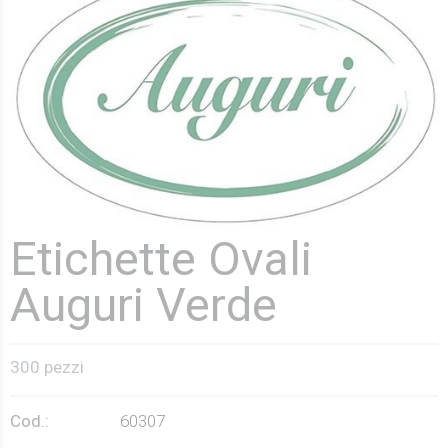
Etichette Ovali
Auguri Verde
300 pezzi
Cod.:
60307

========

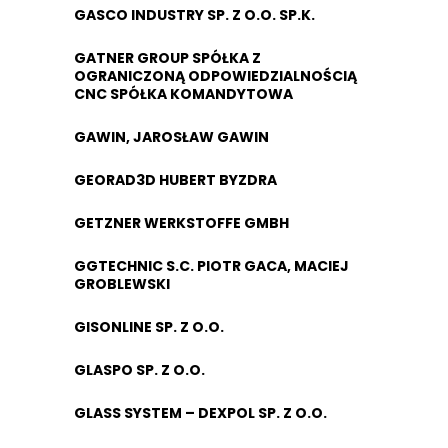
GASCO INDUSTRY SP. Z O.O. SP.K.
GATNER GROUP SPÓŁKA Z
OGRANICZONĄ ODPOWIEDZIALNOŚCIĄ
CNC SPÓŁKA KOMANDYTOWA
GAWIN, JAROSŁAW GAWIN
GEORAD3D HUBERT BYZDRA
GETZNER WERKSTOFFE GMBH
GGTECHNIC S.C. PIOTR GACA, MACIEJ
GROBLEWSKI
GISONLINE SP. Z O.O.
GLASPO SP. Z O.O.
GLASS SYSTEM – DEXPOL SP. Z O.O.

========

**Work instructions**
Could you convert the lines in the items, starting with the line that contains "GASCO INDUSTRY SP. Z O.O. SP.K." and going on through the line that contains "GLASS SYSTEM – DEXPOL SP. Z O.O.", into a numbered list with any blank lines left out?

**Answer below**
1. GASCO INDUSTRY SP. Z O.O. SP.K.
2. GATNER GROUP SPÓŁKA Z
3. OGRANICZONĄ ODPOWIEDZIALNOŚCIĄ
4. CNC SPÓŁKA KOMANDYTOWA
5. GAWIN, JAROSŁAW GAWIN
6. GEORAD3D HUBERT BYZDRA
7. GETZNER WERKSTOFFE GMBH
8. GGTECHNIC S.C. PIOTR GACA, MACIEJ
9. GROBLEWSKI
10. GISONLINE SP. Z O.O.
11. GLASPO SP. Z O.O.
12. GLASS SYSTEM – DEXPOL SP. Z O.O.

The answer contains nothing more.